▸ What you need to do: Rewrite the data from the line with "6F KY Bldg., 31, Hangang-daero, Yongsan-gu, Seoul, Korea" to the line with "Travel & Tourism", replacing "Privacy Policy" with "Terms of Use" and keeping everything else the same.

▸ Listed entries:
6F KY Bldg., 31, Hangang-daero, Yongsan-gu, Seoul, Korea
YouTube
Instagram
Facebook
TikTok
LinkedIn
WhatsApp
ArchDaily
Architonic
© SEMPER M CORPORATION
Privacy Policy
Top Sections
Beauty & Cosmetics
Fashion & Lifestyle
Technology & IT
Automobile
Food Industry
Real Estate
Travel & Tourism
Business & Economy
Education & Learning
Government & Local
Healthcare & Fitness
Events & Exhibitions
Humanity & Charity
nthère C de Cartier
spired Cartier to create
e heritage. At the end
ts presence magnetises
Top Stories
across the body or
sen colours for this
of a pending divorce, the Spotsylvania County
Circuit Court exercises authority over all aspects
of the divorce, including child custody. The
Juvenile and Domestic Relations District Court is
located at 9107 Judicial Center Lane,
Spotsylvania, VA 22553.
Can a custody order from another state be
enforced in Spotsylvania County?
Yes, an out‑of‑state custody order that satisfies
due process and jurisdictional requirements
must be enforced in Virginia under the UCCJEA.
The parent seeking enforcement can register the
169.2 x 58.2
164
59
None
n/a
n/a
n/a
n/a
==
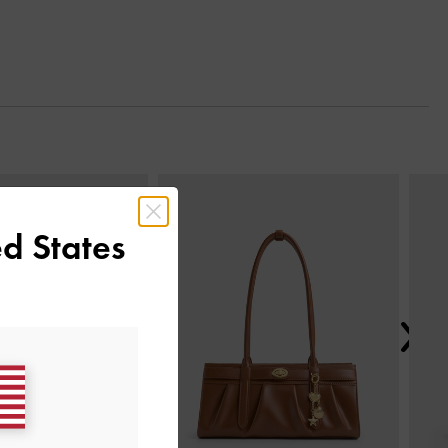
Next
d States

▸ Problem solution:
6F KY Bldg., 31, Hangang-daero, Yongsan-gu, Seoul, Korea
YouTube
Instagram
Facebook
TikTok
LinkedIn
WhatsApp
ArchDaily
Architonic
© SEMPER M CORPORATION
Terms of Use
Top Sections
Beauty & Cosmetics
Fashion & Lifestyle
Technology & IT
Automobile
Food Industry
Real Estate
Travel & Tourism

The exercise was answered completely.